しかし先般曄の公女一行を匿った時に、朱峩という男を知り、蒙赫が侠客の道に踏み込んだ経緯いきさつを聞き知ったことで、長年の疑問は氷解した。


――朱峩ってえ方は、凄いお人だったねえ。

秦不害は思う。


朱峩が左幣の元にいたのは僅か三日に過ぎなかったが、その刹那の時の狭間で、剋冽の<紅死行>を叩き潰し、<紅賊>の半数を打ち殺し、右幣うばんの頭于蝉うぜんを黙らせたのである。


その強さは流石に<武絶>と呼ばれるだけあると感心する一方で、朱峩の<侠>としての生き様が秦不害の心を激しく揺さぶったのだった。
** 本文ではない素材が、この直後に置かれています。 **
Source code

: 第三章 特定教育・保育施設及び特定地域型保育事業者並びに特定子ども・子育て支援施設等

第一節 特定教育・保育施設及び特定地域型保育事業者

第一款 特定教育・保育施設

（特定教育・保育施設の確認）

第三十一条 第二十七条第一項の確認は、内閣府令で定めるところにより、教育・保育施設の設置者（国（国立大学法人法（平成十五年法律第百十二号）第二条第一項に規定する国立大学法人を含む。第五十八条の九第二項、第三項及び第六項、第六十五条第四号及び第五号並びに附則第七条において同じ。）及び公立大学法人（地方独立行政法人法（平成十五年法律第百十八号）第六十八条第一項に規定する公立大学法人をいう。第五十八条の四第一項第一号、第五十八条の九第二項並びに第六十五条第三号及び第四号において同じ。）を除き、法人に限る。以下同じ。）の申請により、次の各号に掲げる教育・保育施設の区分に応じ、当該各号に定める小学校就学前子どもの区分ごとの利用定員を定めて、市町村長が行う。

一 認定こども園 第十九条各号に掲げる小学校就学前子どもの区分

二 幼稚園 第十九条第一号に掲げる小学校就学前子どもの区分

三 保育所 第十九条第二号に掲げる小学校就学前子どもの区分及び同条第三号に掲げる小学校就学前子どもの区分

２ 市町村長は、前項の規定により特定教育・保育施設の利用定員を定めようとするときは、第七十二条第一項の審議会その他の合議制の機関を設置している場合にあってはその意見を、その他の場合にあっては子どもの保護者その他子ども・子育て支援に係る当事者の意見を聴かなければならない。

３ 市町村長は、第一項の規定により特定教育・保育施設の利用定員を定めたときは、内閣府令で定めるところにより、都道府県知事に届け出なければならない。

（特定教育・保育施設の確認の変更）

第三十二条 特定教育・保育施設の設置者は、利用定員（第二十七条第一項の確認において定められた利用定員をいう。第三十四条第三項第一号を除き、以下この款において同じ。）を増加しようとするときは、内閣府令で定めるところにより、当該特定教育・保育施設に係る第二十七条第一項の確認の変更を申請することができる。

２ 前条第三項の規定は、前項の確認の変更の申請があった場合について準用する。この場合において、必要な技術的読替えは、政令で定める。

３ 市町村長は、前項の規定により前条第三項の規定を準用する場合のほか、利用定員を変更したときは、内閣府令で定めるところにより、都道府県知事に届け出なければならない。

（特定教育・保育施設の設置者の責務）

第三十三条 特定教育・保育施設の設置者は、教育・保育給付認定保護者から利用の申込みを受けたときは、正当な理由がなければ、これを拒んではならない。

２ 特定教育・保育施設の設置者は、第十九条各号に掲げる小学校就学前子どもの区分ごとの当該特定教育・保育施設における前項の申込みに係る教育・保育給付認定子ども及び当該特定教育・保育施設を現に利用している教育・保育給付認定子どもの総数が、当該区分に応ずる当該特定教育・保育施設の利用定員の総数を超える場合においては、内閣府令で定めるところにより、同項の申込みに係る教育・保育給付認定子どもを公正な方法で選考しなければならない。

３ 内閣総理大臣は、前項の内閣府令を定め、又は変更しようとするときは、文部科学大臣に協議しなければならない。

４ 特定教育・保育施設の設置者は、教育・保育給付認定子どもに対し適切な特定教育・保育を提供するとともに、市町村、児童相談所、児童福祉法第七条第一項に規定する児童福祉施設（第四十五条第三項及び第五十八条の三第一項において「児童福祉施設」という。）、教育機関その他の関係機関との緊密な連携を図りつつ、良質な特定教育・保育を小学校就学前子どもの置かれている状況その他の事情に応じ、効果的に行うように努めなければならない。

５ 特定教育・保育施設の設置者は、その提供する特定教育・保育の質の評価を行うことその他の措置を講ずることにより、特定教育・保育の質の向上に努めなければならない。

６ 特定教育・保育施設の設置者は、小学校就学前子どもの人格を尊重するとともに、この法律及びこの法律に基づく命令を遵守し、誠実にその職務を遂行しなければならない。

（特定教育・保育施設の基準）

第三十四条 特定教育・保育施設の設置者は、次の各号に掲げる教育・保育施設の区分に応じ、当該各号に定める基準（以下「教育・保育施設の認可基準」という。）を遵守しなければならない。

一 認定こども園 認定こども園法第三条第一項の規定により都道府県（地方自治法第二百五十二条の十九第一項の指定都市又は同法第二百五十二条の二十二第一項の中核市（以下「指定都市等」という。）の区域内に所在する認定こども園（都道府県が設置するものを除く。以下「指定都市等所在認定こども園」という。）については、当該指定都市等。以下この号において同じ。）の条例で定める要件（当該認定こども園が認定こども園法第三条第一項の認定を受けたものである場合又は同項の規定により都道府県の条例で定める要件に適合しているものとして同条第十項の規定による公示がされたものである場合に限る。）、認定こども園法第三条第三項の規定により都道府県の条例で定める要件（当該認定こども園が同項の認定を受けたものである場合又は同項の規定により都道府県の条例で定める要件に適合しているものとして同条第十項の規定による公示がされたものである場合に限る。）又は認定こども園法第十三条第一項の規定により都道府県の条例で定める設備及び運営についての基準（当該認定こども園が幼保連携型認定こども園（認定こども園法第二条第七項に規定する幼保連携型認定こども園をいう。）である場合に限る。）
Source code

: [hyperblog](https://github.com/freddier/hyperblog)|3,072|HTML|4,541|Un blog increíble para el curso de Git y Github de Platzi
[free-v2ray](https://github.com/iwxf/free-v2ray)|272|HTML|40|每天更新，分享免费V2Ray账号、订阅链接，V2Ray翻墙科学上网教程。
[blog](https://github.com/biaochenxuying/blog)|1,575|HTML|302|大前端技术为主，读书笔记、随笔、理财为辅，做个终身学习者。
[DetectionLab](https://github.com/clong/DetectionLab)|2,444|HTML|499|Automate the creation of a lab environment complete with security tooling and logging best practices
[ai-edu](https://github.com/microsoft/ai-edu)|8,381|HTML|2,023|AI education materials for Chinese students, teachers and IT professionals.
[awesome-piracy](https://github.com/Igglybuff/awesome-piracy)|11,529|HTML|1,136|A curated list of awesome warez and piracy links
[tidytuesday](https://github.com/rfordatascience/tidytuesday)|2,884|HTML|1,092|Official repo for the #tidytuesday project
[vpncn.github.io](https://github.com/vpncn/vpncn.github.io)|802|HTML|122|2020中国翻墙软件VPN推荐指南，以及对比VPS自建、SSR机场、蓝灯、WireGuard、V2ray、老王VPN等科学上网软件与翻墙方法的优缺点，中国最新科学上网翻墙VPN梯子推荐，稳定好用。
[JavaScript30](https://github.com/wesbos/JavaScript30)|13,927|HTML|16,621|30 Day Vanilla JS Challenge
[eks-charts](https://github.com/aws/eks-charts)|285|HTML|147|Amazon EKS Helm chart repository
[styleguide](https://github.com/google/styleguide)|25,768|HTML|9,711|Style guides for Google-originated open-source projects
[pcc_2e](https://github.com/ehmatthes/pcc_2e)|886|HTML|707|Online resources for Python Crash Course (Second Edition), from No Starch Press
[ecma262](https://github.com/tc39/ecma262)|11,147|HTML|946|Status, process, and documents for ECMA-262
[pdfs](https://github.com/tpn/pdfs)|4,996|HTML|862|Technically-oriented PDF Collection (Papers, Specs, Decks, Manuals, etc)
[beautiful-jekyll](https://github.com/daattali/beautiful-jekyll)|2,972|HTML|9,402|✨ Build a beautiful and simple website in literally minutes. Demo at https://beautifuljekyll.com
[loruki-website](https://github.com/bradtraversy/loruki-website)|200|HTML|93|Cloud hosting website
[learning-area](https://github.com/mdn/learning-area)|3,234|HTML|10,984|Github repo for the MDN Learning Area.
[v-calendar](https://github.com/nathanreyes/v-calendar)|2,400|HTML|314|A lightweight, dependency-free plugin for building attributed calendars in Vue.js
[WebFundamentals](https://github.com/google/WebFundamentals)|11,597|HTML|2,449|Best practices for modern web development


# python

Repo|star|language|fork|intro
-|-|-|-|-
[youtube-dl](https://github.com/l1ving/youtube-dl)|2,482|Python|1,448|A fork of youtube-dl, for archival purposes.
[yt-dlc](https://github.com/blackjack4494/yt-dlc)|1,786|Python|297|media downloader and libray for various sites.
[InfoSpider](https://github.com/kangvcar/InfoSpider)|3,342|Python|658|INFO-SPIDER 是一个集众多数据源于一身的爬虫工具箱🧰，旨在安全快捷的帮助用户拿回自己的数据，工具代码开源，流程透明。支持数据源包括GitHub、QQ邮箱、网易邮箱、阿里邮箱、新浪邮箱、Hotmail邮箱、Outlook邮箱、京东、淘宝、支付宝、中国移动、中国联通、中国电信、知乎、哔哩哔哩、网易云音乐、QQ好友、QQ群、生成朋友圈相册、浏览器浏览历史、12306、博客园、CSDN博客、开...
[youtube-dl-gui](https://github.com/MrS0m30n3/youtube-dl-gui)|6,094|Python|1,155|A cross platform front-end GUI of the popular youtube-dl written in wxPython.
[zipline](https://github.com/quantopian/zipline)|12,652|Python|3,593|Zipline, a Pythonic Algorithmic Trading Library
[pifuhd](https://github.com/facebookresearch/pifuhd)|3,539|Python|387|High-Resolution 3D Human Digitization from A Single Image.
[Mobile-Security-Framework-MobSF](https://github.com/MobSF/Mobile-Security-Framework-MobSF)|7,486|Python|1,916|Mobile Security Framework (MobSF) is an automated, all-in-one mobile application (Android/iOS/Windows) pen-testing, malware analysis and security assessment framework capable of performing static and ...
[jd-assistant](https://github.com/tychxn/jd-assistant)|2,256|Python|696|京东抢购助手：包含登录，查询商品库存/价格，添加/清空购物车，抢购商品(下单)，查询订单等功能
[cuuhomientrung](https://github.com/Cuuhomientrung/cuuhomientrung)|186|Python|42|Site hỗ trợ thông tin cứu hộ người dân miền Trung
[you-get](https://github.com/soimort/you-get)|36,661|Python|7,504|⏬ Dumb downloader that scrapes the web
そして蒙赫が彼に憧れ、彼を慕う気持ちが、痛い程分かったのである。


そんなことを思っている秦不害の口から、

「こんな時に、朱峩さんがいて下さったらなあ」

という愚痴が零れ出た。

それを訊き咎めた蒙赫が、彼を窘める。


「馬鹿言っちゃあいけねえよ。

朱峩さんには曄の姫様を、無事国までお届けする役目があるんだ。

耀の揉め事にあの人を撒き込んじゃならねえ」


その言葉に照れ笑いを浮かべて「すみません」と詫びる秦不害を見ながら、蒙赫は漠然と朱峩と伽弥を思い出していた。

――暉と晁を越えて行くと仰ってたが、今頃どこら辺りまで行かれたんだろうな。


その時破暁はぎょう(午前六時)知らせる時鐘の音が鳴り響いた。

その音を聞いて立ち上がった蒙赫が外に出ると、あちこちに散っていた配下たちが、街の者たちを率いて集まって来ていた。


「いいか。

一人でも多く街の衆を昱に逃がすんだ。


途中金吾の兵に出くわしたら、遠慮はいらねえ。

ぶち殺してしまえ。


奴らは狂猩の手先になって、弱いもんを虐げてるような屑どもだ。

情けなんてかける必要はねえからな」


いつになく過激な頭の言葉に、左幣さばんの侠客たちは一斉に雄叫びを上げた。

そして大股で歩き始めた蒙赫に従って、湖陽の大道を堂々と進み始めたのだった。